Tiny Pollinators Sip Alcohol in Everyday Flower Nectar

Buzzing Bees

Bees and hummingbirds move from flower to flower to collect sweet nectar. While they do this, they also take in a tiny bit of alcohol that forms naturally in some blossoms.

How Much Alcohol Is Inside Nectar?

Researchers at the University of California, Berkeley tested nectar from 29 plant species. They found alcohol in 26 of them. Most samples had only trace amounts, made by tiny yeast that turn sugar into ethanol. One flower even had 0.056% alcohol by weight – about one‑tenth of the strength of a regular beer.

How Much Do the Animals Drink?

Hummingbirds can drink 50‑150% of their body weight in nectar each day. For an Anna’s hummingbird, that means about 0.2 g of alcohol per kilogram of body weight daily – roughly the same as a human having one drink.

Even though they sip alcohol all day, the birds and bees do not look drunk. In earlier tests, hummingbirds liked sugar water with up to 1% alcohol but avoided it when the level got higher.

What Might Alcohol Do to Them?

Nectar also contains chemicals like nicotine and caffeine that can change animal behavior. Alcohol could act in a similar, subtle way.

“Hummingbirds burn energy very fast, so alcohol doesn’t build up in their blood,” explained graduate student Aleksey Maro. “We still don’t know if the alcohol sends any signals that make them want to keep feeding.”

Professor Robert Dudley added, “Because they process it so quickly, they probably don’t get drunk, but the alcohol might still affect how they act.”

Experiments Show They Can Tolerate Small Amounts

At a feeder near Dudley’s office, Anna’s hummingbirds visited a sugar solution with less than 1% alcohol almost as often as plain sugar water. When the alcohol rose to 2%, they cut their visits in half.

Another study found that hummingbird feathers contain a chemical called ethyl glucuronide, a waste product that shows the birds break down alcohol just like mammals do.

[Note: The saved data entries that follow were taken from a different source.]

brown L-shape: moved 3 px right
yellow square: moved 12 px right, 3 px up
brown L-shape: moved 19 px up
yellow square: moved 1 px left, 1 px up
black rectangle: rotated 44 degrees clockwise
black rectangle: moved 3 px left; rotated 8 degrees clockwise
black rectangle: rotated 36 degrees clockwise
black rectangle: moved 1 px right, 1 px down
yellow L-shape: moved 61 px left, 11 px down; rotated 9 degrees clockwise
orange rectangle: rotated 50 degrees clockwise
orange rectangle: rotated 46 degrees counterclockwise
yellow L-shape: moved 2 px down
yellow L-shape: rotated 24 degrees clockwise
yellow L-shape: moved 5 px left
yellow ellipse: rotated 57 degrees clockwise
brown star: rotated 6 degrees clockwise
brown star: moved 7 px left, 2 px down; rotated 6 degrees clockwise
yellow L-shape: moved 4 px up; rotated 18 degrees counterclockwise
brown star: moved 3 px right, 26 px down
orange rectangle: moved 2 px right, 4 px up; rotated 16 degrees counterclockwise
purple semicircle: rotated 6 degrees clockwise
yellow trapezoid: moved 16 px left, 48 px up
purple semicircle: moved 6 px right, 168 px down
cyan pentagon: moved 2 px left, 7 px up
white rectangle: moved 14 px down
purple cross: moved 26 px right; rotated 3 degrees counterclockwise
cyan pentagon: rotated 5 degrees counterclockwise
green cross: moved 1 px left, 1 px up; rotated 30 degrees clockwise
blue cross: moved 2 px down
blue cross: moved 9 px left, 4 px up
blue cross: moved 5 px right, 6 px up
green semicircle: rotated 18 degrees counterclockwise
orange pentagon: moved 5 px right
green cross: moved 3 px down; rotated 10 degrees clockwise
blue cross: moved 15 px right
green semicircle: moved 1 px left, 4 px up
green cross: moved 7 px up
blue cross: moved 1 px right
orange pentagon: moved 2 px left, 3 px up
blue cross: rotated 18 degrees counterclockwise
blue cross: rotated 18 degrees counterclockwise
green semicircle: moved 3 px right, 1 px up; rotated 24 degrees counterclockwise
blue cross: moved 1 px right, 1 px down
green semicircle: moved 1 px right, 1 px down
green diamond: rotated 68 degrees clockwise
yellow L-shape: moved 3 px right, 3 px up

How Does Their Alcohol Intake Compare to Other Animals?

The scientists estimated daily alcohol intake for several nectar‑eating birds and compared it with honeybees, tree shrews, fruit‑eating chimpanzees, and humans who have one drink a day.

  • Tree shrew: 1.4 g kg⁻¹ day⁻¹ (highest)
  • Honeybee: 0.05 g kg⁻¹ day⁻¹ (lowest)
  • Anna’s hummingbird: 0.19‑0.27 g kg⁻¹ day⁻¹ from natural nectar
  • Anna’s hummingbird: up to 0.30 g kg⁻¹ day⁻¹ from fermented feeder sugar water

Why Might This Matter?

The work is part of a five‑year project funded by the National Science Foundation. The goal is to learn how hummingbirds and sunbirds adapt to high‑altitude life, sugary diets, and sometimes fermented nectar.

“Different animals may have special ways to handle daily alcohol,” said Dudley. “Studying them can teach us more about how alcohol affects biology across species.”